Rendered images with source text:
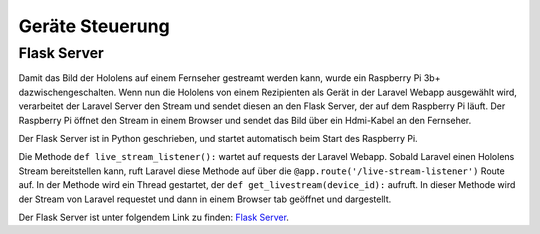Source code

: =============
Geräte Steuerung
=============

*************
Flask Server
*************
Damit das Bild der Hololens auf einem Fernseher gestreamt werden kann, wurde ein Raspberry Pi 3b+ dazwischengeschalten.
Wenn nun die Hololens von einem Rezipienten als Gerät in der Laravel Webapp ausgewählt wird, verarbeitet der Laravel Server den Stream
und sendet diesen an den Flask Server, der auf dem Raspberry Pi läuft. Der Raspberry Pi öffnet den Stream in einem Browser und sendet 
das Bild über ein Hdmi-Kabel an den Fernseher.

Der Flask Server ist in Python geschrieben, und startet automatisch beim Start des Raspberry Pi.

Die Methode ``def live_stream_listener():`` wartet auf requests der Laravel Webapp. Sobald Laravel einen Hololens Stream
bereitstellen kann, ruft Laravel diese Methode auf über die ``@app.route('/live-stream-listener')`` Route auf.
In der Methode wird ein Thread gestartet, der ``def get_livestream(device_id):`` aufruft. In dieser Methode wird der Stream
von Laravel requestet und dann in einem Browser tab geöffnet und dargestellt.

Der Flask Server ist unter folgendem Link zu finden: `Flask Server <https://github.com/yazawa69/flask_code/blob/main/flask_test.py/>`_.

YOUR ASSIGNMENT:
Only one thing is wanted here, an exact copy of the lines from the first line above through the line containing "von Laravel requestet", minus any picture.

RESULT BELOW:
Source code

: =============
Geräte Steuerung
=============

*************
Flask Server
*************
Damit das Bild der Hololens auf einem Fernseher gestreamt werden kann, wurde ein Raspberry Pi 3b+ dazwischengeschalten.
Wenn nun die Hololens von einem Rezipienten als Gerät in der Laravel Webapp ausgewählt wird, verarbeitet der Laravel Server den Stream
und sendet diesen an den Flask Server, der auf dem Raspberry Pi läuft. Der Raspberry Pi öffnet den Stream in einem Browser und sendet 
das Bild über ein Hdmi-Kabel an den Fernseher.

Der Flask Server ist in Python geschrieben, und startet automatisch beim Start des Raspberry Pi.

Die Methode ``def live_stream_listener():`` wartet auf requests der Laravel Webapp. Sobald Laravel einen Hololens Stream
bereitstellen kann, ruft Laravel diese Methode auf über die ``@app.route('/live-stream-listener')`` Route auf.
In der Methode wird ein Thread gestartet, der ``def get_livestream(device_id):`` aufruft. In dieser Methode wird der Stream
von Laravel requestet und dann in einem Browser tab geöffnet und dargestellt.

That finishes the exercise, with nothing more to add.